NextjsSitemap & robots.txt

Sitemap & robots.txt

Two small files tell search engines how to crawl your site: sitemap.xml lists the URLs worth indexing, and robots.txt tells crawlers which parts of the site they may (or may not) visit. Next.js lets you generate both dynamically with plain TypeScript files instead of hand-maintaining static XML and text files.
Why both matter for SEO

File

What it does

Why it matters

sitemap.xml

Lists every URL you want indexed, often with last-modified dates and priority hints

Helps search engines discover pages faster, especially ones with few internal links pointing at them

robots.txt

Allows or disallows crawler access to specific paths, and can point to the sitemap

Keeps crawlers away from admin routes, search-result pages, or duplicate content, and saves crawl budget for pages that matter

robots.ts
Add a app/robots.ts file that exports a default function returning a MetadataRoute.Robots object. Next.js serves it at /robots.txt automatically.

app/robots.ts

TSX
import type { MetadataRoute } from 'next'

export default function robots(): MetadataRoute.Robots {
  return {
    rules: [
      {
        userAgent: '*',
        allow: '/',
        disallow: ['/admin', '/api'],
      },
    ],
    sitemap: 'https://example.com/sitemap.xml',
  }
}
sitemap.ts

A static site can hardcode an array of URLs. A content-driven site should generate the sitemap dynamically from whatever database or CMS holds the actual pages, so new content is picked up automatically without a manual sitemap update.
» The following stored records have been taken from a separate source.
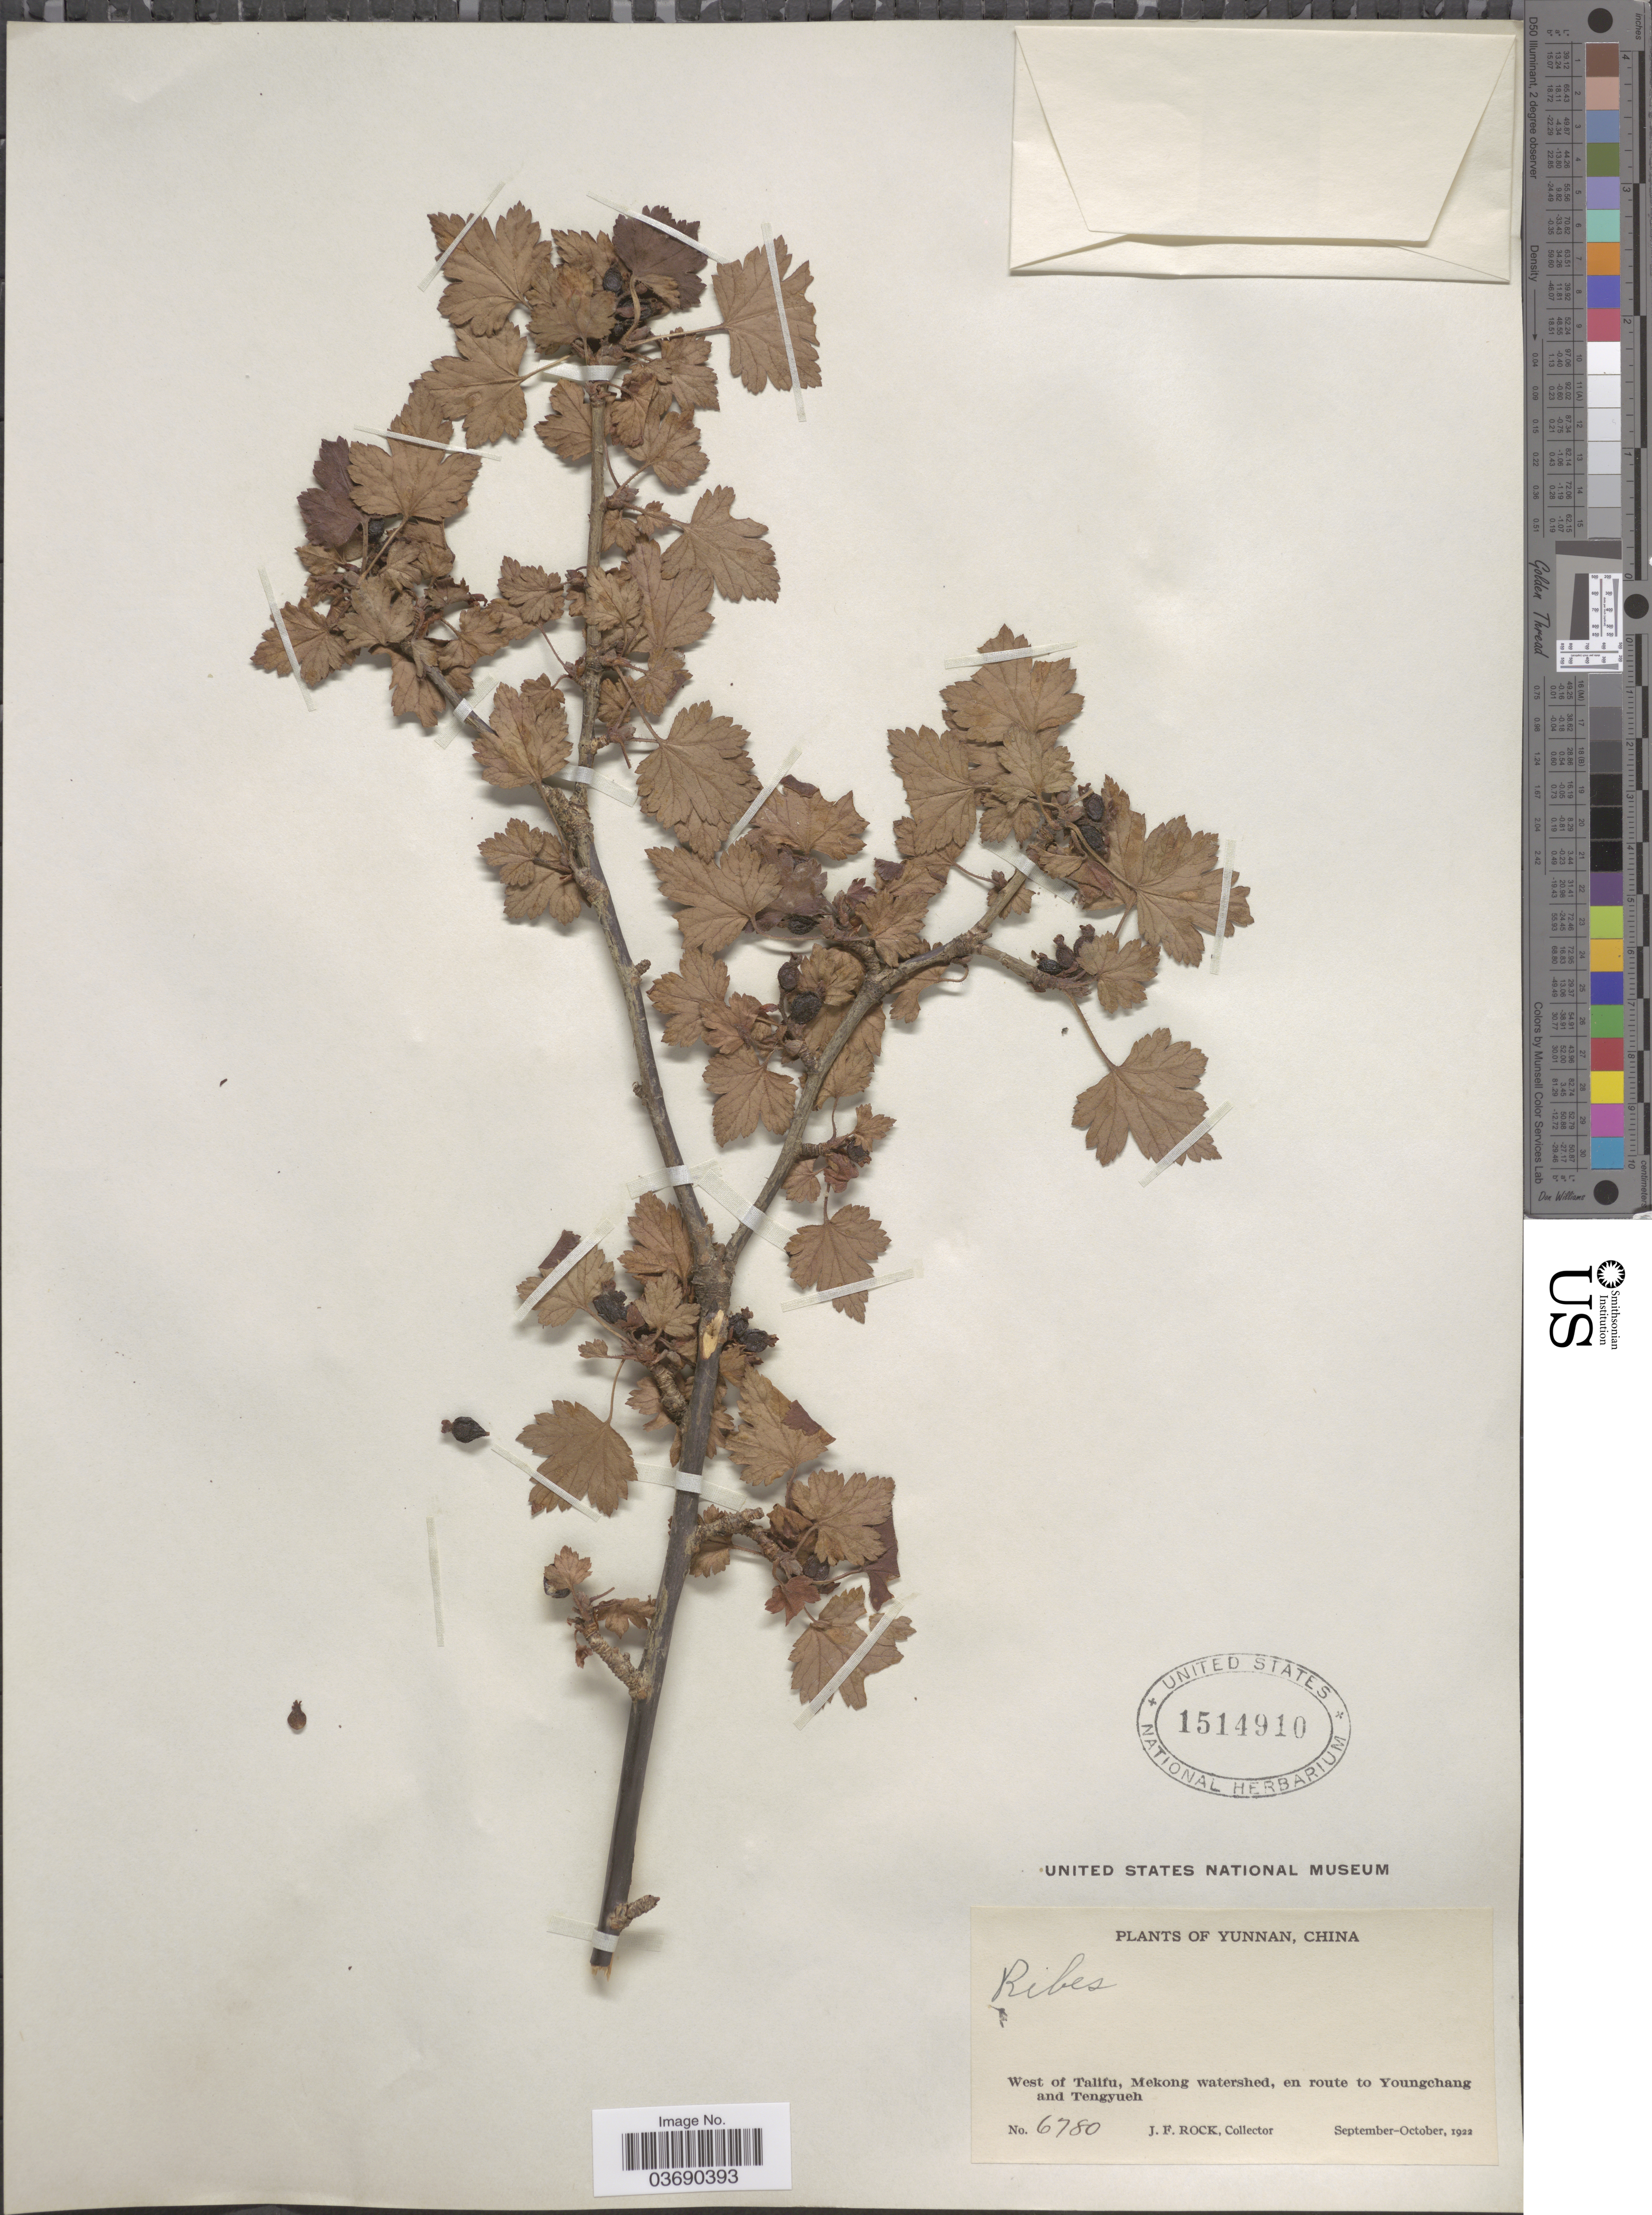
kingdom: Plantae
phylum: Tracheophyta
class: Magnoliopsida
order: Saxifragales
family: Grossulariaceae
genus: Ribes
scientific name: Ribes sp.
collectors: J. Rock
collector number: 6780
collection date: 1922-09/1922-10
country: China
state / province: Yunnan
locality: West of Talifu, Mekong watershed, en route to Youngchang and Tengyueh.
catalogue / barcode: US 1514910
app/sitemap.ts — dynamic, database-driven

TSX
import type { MetadataRoute } from 'next'
import { getAllPosts } from '@/libs/posts'

export default async function sitemap(): Promise<MetadataRoute.Sitemap> {
  const posts = await getAllPosts()

  const postEntries = posts.map((post) => ({
    url: `https://example.com/blog/${post.slug}`,
    lastModified: post.updatedAt,
    changeFrequency: 'weekly' as const,
    priority: 0.7,
  }))

  return [
    {
      url: 'https://example.com',
      lastModified: new Date(),
      changeFrequency: 'monthly',
      priority: 1,
    },
    {
      url: 'https://example.com/blog',
      lastModified: new Date(),
      changeFrequency: 'daily',
      priority: 0.9,
    },
    ...postEntries,
  ]
}
Next.js serves this at /sitemap.xml, converting the returned array into valid sitemap XML for you — you never write XML by hand.
Note
For very large sites (tens of thousands of URLs), a single sitemap file can hit size limits search engines enforce. Next.js supports generating multiple sitemap files by exporting a generateSitemaps function alongside sitemap.ts, splitting the URL set across several numbered sitemap files that get linked from a sitemap index.
  • app/robots.ts exports a default function returning crawl rules, served automatically at /robots.txt.

  • app/sitemap.ts exports a default (async) function returning an array of URL entries, served at /sitemap.xml.

  • A dynamic sitemap that pulls from your database/CMS keeps itself up to date as content changes, unlike a hand-maintained static file.

  • Point robots.ts's sitemap field at your sitemap URL so crawlers discover it directly.

  • Very large sites can split into multiple sitemap files via generateSitemaps.